After being evicted from Afghanistan, al-Qaeda may regroup in Somalia where it has longstanding links to the radical group al-Ittihad al-Islamiya. Washington's first priority should be to deny Osama bin Laden a base in Somalia by intercepting al-Qaeda forces before they reach that failed state. Meanwhile, the United States should increase its intelligence-gathering activities in Somalia to assess the strength of the threat al-Qaeda poses there.
Absent a growing al-Qaeda threat or the move of its leaders to Somalia, the United States should avoid making a sustained military commitment there, which would divert scarce military forces from more urgent missions in Iraq or Afghanistan. The scale of any U.S. military and political commitment should be calibrated to match the threat posed by the al-Qaeda presence in Somalia. If this presence is found to pose little threat to American interests, U.S. military forces should not be deployed there. Instead, the United States should cultivate local Somali allies to root out al-Qaeda.

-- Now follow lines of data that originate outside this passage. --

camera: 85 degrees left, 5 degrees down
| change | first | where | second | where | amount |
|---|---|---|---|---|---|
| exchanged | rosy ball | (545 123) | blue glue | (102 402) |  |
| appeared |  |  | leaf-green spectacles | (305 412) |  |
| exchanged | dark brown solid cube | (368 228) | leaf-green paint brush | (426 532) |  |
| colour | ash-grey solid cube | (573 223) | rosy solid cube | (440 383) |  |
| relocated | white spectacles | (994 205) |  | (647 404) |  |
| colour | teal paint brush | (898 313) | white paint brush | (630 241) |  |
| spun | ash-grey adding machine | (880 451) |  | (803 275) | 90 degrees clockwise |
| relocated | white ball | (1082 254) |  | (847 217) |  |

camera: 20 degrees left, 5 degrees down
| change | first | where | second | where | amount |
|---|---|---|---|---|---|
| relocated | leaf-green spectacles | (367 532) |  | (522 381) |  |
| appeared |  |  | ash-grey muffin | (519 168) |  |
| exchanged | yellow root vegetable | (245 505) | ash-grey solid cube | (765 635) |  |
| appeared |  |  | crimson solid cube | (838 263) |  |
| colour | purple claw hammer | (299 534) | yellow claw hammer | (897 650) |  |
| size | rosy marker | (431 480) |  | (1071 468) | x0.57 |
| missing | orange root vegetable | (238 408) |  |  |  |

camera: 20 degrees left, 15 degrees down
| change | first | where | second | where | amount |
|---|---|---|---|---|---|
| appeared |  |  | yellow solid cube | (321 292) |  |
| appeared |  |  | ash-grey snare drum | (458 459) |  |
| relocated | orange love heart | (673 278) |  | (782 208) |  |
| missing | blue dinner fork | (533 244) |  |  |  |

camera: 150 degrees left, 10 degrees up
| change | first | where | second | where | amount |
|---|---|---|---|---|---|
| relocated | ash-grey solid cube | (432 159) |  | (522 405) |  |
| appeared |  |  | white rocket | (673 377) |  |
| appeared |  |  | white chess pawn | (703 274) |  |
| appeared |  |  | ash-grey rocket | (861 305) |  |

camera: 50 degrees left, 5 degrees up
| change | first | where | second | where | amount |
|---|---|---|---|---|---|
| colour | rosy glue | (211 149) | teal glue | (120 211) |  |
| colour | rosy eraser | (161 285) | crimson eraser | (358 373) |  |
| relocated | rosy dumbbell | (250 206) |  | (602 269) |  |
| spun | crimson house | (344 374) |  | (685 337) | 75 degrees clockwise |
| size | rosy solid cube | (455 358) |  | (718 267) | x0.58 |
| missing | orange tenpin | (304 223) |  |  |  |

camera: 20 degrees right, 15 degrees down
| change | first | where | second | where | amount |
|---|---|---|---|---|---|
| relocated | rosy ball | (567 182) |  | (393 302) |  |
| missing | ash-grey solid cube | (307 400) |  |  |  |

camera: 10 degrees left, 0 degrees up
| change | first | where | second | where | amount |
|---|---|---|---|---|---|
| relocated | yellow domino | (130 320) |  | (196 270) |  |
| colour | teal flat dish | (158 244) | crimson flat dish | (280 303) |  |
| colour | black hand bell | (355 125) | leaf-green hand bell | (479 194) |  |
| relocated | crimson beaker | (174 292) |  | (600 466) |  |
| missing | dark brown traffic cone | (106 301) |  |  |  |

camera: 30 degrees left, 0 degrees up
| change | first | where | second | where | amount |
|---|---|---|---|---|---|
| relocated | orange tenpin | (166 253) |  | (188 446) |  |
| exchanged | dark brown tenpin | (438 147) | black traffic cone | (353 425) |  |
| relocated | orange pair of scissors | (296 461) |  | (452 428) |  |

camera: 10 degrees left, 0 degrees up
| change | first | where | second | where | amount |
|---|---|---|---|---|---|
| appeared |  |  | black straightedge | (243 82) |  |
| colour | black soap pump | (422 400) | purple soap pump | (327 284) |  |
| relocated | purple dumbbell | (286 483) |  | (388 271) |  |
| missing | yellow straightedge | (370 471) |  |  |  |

The United States also should try to contain and defeat AIAI by giving diplomatic, economic, and intelligence support to Somali factions opposed to it, as well as to Ethiopia and Kenya, which are threatened by it. But Washington cannot afford to bog down its overburdened military forces in naïve nation-building efforts that are inherently risky, expensive, and doubtful. It should have learned from the collapse of the Clinton Administration's Somalia intervention in 1993 that no good deed goes unpunished. Nation-building exercises draw peacekeeping forces into the lethal politics of failed states and create new incentives for terrorism and new targets for terrorists to attack.